Christian right deifies an athiest — Ayn Rand 1:40 pm June 9, 2011, by ctucker
WASHINGTON — It was a cheap stunt captured on video camera, an ambush meant to embarrass a prominent Congressman, but it managed, nevertheless, to highlight an interesting subtext in the narrative of the religious right: Many of its members are enthralled by libertarian novelist Ayn Rand, a self-proclaimed “radical atheist” who mocked Christians. How is it that she has become the hero of so many social conservatives?
Last week, just after House Budget Committee Chairman Paul Ryan finished talking to an audience of religious conservatives here, he was confronted by Bible-wielding activist James Salt, who demanded that Ryan read the Gospel of Luke. Salt, who works for the left-leaning Catholics United, was protesting the budget cuts Ryan has proposed — cuts that will disproportionately affect the poor. Ryan rushed to a waiting vehicle rather than accept Salt’s proffered Bible.
Shortly after that, a small group of liberal clerics held a press conference to protest Ryan’s fiscal plans. “This budget has more to do with the teaching of Ayn Rand than the teachings of Jesus Christ,” the Rev. Jennifer Butler said.
Ryan has cited Rand as the “reason I got involved in public service.” He encourages his staffers to read Rand’s “Atlas Shrugged,” a paean to a stark and self-centered individualism. (Her other books include the title, “The Virtues of Selfishness.”)
Yet, he is also a practicing Catholic who has used his relationship with Archbishop Timothy Dolan, head of the U.S. Catholic Church, to defend himself against critics who contend his budget proposals are at odds with Christian teachings.

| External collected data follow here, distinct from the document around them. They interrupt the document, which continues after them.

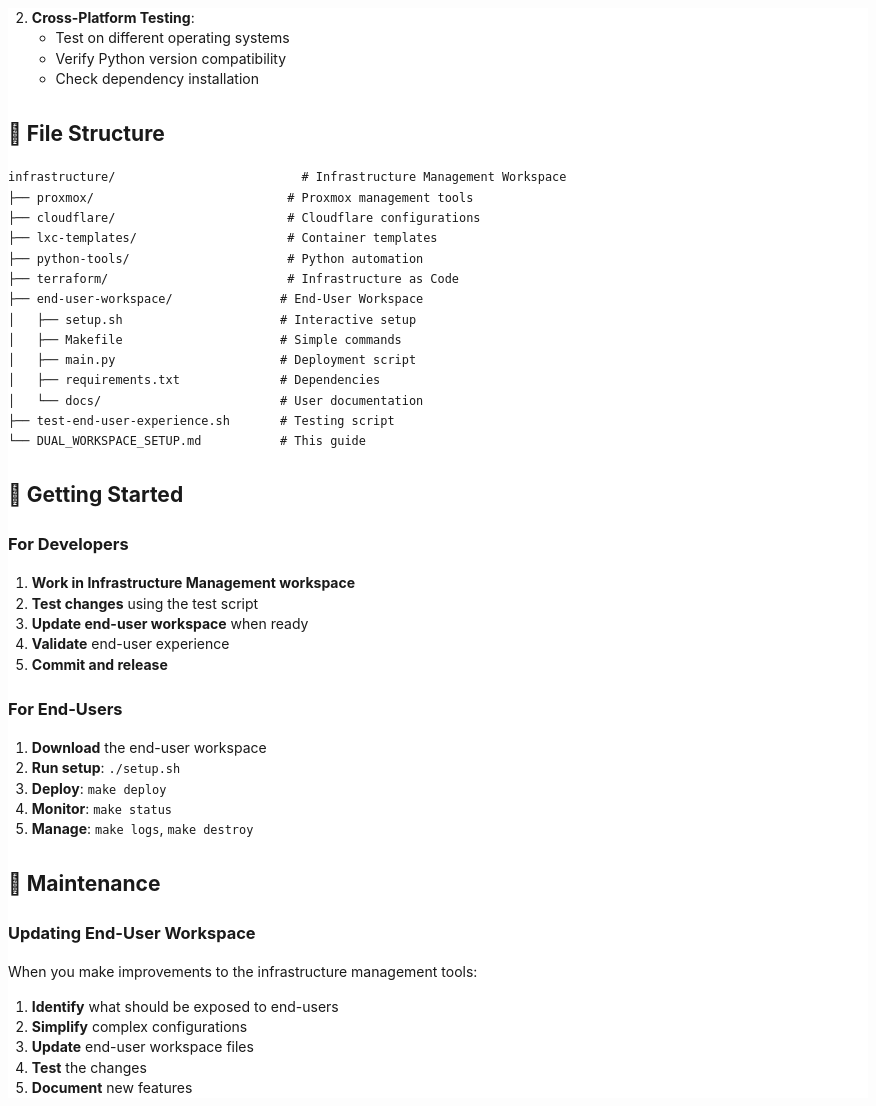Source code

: 2. **Cross-Platform Testing**:
   - Test on different operating systems
   - Verify Python version compatibility
   - Check dependency installation

## 📁 File Structure

```
infrastructure/                          # Infrastructure Management Workspace
├── proxmox/                           # Proxmox management tools
├── cloudflare/                        # Cloudflare configurations
├── lxc-templates/                     # Container templates
├── python-tools/                      # Python automation
├── terraform/                         # Infrastructure as Code
├── end-user-workspace/               # End-User Workspace
│   ├── setup.sh                      # Interactive setup
│   ├── Makefile                      # Simple commands
│   ├── main.py                       # Deployment script
│   ├── requirements.txt              # Dependencies
│   └── docs/                         # User documentation
├── test-end-user-experience.sh       # Testing script
└── DUAL_WORKSPACE_SETUP.md           # This guide
```

## 🚀 Getting Started

### For Developers

1. **Work in Infrastructure Management workspace**
2. **Test changes** using the test script
3. **Update end-user workspace** when ready
4. **Validate** end-user experience
5. **Commit and release**

### For End-Users

1. **Download** the end-user workspace
2. **Run setup**: `./setup.sh`
3. **Deploy**: `make deploy`
4. **Monitor**: `make status`
5. **Manage**: `make logs`, `make destroy`

## 🔧 Maintenance

### Updating End-User Workspace

When you make improvements to the infrastructure management tools:

1. **Identify** what should be exposed to end-users
2. **Simplify** complex configurations
3. **Update** end-user workspace files
4. **Test** the changes
5. **Document** new features
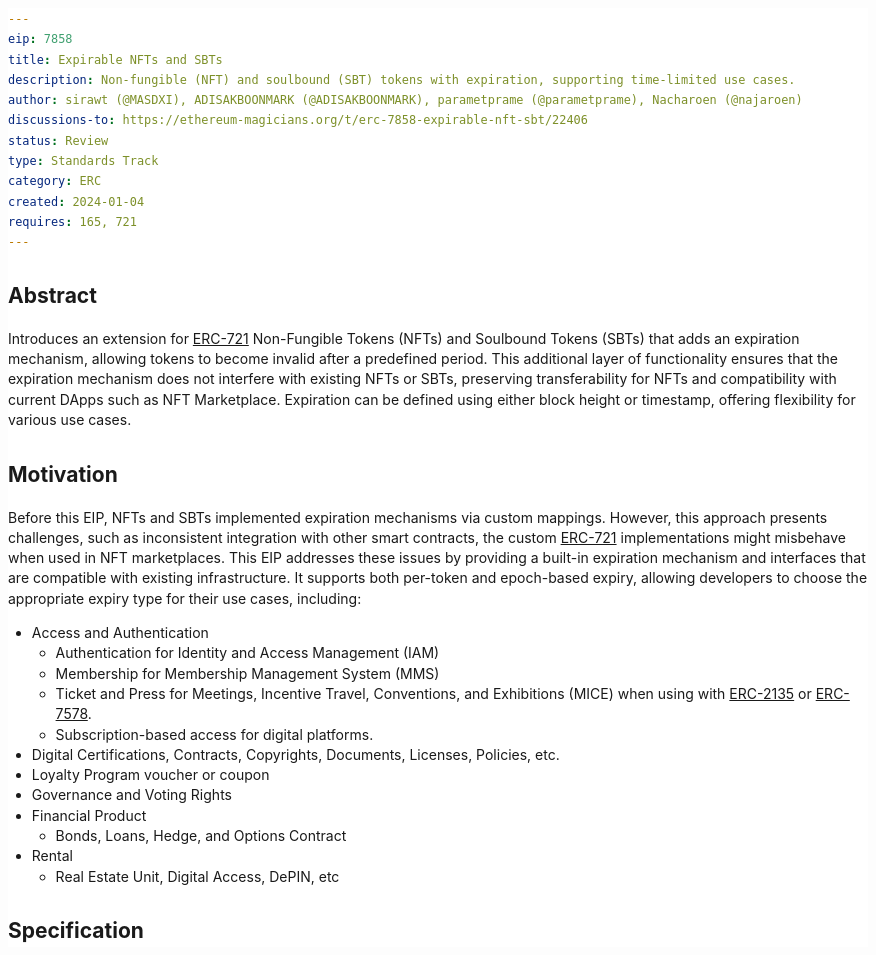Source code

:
```yaml
---
eip: 7858
title: Expirable NFTs and SBTs
description: Non-fungible (NFT) and soulbound (SBT) tokens with expiration, supporting time-limited use cases.
author: sirawt (@MASDXI), ADISAKBOONMARK (@ADISAKBOONMARK), parametprame (@parametprame), Nacharoen (@najaroen)
discussions-to: https://ethereum-magicians.org/t/erc-7858-expirable-nft-sbt/22406
status: Review
type: Standards Track
category: ERC
created: 2024-01-04
requires: 165, 721
---
```


## Abstract

Introduces an extension for [ERC-721](./eip-721.md) Non-Fungible Tokens (NFTs) and Soulbound Tokens (SBTs) that adds an expiration mechanism, allowing tokens to become invalid after a predefined period. This additional layer of functionality ensures that the expiration mechanism does not interfere with existing NFTs or SBTs, preserving transferability for NFTs and compatibility with current DApps such as NFT Marketplace. Expiration can be defined using either block height or timestamp, offering flexibility for various use cases.

## Motivation

Before this EIP, NFTs and SBTs implemented expiration mechanisms via custom mappings. However, this approach presents challenges, such as inconsistent integration with other smart contracts, the custom [ERC-721](./eip-721.md) implementations might misbehave when used in NFT marketplaces. This EIP addresses these issues by providing a built-in expiration mechanism and interfaces that are compatible with existing infrastructure. It supports both per-token and epoch-based expiry, allowing developers to choose the appropriate expiry type for their use cases, including:

- Access and Authentication
  - Authentication for Identity and Access Management (IAM)
  - Membership for Membership Management System (MMS)
  - Ticket and Press for Meetings, Incentive Travel, Conventions, and Exhibitions (MICE) when using with [ERC-2135](./eip-2135.md) or [ERC-7578](./eip-7578.md).
  - Subscription-based access for digital platforms.
- Digital Certifications, Contracts, Copyrights, Documents, Licenses, Policies, etc.
- Loyalty Program voucher or coupon
- Governance and Voting Rights
- Financial Product
  - Bonds, Loans, Hedge, and Options Contract
- Rental
  - Real Estate Unit, Digital Access, DePIN, etc

## Specification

He presents his religion as a profound influence in his political life.
And he isn’t the only figure on the religious right who has professed a devotion to Rand, who said she was “against God” and dismissed religious faith “as a sign of psychological weakness.” Former Fox News host Glenn Beck, who gathered thousands here last fall to turn America “back to God,” has frequently cited Rand as an inspiration. Her books are popular reading among many tea partiers, even though many among them are religious conservatives.
In truth, the 30-year marriage of religious and fiscal conservatives has always had deep fissures, contradictions, cognitive dissonance. Despite claiming the “small government” mantle,” many Christian conservatives actually support an invasive government that wields religion as a sword. They want a government that intrudes in the bedroom, that grants its imprimatur to heterosexual marriage, that gives preferential treatment to Christian practices in pluralistic public spaces.

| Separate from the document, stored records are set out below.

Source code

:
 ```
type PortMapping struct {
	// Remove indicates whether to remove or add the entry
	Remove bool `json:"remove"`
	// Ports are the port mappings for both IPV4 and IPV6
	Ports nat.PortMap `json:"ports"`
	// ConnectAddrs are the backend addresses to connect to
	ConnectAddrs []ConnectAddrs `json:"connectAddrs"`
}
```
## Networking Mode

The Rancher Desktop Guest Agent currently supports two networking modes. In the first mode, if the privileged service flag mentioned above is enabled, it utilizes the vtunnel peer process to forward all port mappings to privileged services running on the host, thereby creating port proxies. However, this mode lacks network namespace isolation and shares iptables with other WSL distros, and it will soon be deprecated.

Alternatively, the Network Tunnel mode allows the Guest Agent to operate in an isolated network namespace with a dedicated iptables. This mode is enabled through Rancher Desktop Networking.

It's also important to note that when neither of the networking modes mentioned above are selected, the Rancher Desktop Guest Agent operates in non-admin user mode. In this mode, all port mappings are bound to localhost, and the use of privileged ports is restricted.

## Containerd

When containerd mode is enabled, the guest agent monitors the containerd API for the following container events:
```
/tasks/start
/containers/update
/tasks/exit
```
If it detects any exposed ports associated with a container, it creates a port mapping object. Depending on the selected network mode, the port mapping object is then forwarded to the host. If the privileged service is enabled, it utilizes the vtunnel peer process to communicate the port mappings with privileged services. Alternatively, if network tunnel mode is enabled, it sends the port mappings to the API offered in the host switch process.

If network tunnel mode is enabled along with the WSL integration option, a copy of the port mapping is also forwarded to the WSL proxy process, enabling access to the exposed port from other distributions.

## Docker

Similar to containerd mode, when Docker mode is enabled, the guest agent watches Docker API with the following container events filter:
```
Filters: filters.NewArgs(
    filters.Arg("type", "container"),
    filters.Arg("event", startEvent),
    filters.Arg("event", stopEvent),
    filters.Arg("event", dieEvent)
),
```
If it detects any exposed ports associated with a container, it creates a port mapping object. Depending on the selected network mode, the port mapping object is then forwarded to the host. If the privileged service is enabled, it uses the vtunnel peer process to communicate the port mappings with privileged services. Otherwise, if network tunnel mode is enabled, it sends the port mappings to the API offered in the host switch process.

According to polls, self-identified religious conservatives support Social Security and Medicare, mainstays of the welfare state. Their patriotism tends to a fervent nationalism that does not hesitate to wage war. And they have interpreted the Bible, ah, liberally, finding in it a disdain for taxes that is nowhere explicit in its pages.
But nothing is more surprising and more explicitly contradictory than their reverence for Rand, whose open contempt for Christianity ought to make her anathema among religious conservatives. It’s hard to imagine any prominent progressive saying similar things about religious faith without prompting a tsunami of complaint.

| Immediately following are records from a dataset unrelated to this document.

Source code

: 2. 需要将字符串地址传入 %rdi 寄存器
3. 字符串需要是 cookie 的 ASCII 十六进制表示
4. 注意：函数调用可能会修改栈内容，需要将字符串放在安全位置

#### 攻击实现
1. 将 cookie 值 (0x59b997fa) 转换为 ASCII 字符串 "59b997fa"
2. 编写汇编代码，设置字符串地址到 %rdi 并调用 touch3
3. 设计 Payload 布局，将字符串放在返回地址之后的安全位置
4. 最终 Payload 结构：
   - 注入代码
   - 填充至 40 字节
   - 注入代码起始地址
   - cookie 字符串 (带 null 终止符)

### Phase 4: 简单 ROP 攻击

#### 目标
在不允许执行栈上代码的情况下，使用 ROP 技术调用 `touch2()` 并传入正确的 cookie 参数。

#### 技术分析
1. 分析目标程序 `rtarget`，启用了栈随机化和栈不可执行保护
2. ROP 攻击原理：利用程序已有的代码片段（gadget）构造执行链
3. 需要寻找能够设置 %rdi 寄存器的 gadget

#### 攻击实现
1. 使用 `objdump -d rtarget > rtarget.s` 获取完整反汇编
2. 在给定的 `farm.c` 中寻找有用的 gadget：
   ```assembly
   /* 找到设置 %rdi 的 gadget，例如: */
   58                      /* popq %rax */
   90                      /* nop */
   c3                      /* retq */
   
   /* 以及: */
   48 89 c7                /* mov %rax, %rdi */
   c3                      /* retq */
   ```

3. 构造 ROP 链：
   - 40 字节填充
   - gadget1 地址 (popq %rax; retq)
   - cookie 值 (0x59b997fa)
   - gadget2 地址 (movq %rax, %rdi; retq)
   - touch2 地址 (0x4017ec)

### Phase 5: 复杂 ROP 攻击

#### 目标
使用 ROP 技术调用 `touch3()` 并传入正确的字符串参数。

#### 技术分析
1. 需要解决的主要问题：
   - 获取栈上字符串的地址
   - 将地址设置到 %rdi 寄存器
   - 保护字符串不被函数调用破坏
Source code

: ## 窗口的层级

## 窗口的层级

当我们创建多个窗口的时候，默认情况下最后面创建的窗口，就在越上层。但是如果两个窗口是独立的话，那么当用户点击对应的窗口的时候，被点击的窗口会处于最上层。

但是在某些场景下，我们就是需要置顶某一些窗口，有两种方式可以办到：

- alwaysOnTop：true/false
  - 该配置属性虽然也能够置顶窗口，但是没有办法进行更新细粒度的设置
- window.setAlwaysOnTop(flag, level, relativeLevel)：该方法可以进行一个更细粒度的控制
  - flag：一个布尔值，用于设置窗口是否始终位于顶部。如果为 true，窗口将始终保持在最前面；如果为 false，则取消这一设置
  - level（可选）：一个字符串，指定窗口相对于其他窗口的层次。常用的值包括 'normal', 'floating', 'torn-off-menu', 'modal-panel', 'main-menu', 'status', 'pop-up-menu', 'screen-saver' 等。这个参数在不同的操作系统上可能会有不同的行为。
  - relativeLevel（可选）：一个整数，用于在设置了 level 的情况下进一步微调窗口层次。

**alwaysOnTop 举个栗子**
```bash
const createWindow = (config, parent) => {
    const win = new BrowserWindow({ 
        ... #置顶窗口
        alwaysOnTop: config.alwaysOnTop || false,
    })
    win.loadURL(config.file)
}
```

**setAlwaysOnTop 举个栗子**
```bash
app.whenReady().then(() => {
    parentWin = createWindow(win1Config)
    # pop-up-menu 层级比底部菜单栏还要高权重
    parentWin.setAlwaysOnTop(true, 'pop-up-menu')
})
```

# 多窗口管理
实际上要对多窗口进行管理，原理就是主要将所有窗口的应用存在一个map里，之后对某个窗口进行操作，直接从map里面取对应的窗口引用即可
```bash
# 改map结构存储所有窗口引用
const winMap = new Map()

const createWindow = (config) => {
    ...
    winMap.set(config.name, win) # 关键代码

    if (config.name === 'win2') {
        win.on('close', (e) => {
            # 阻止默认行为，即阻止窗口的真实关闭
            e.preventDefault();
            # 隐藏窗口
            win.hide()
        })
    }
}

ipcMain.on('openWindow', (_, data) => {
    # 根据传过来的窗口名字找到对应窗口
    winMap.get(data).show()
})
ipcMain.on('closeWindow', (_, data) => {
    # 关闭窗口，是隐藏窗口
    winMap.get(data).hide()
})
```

“A lot of people go through an Ayn Rand phase,” said Richard Land, who heads the Southern Baptist Convention’s Ethics & Religious Liberty Commission. “Hopefully, they get over it.”
While praising Rand’s denunciations of “collectivism, socialism and Communism,” Land said “we certainly can’t take her uncritically. . . To acknowledge selfishness as an essential part of humanity is one thing, but to make it a virtue, is something else entirely. That’s counter to Judeo-Christian ethics.”
That didn’t seem to matter much to the religious conservatives gathered here last week under the banner of Ralph Reed’s Faith and Freedom Coalition. While they sprinkled their conference with religious leaders and Biblical references, they were assembled to celebrate and consolidate their political power in an effort to defeat President Barack Obama next year.
They have every right to do so — and to deify Ayn Rand if they choose. But, for heaven’s sake, don’t call that Christianity.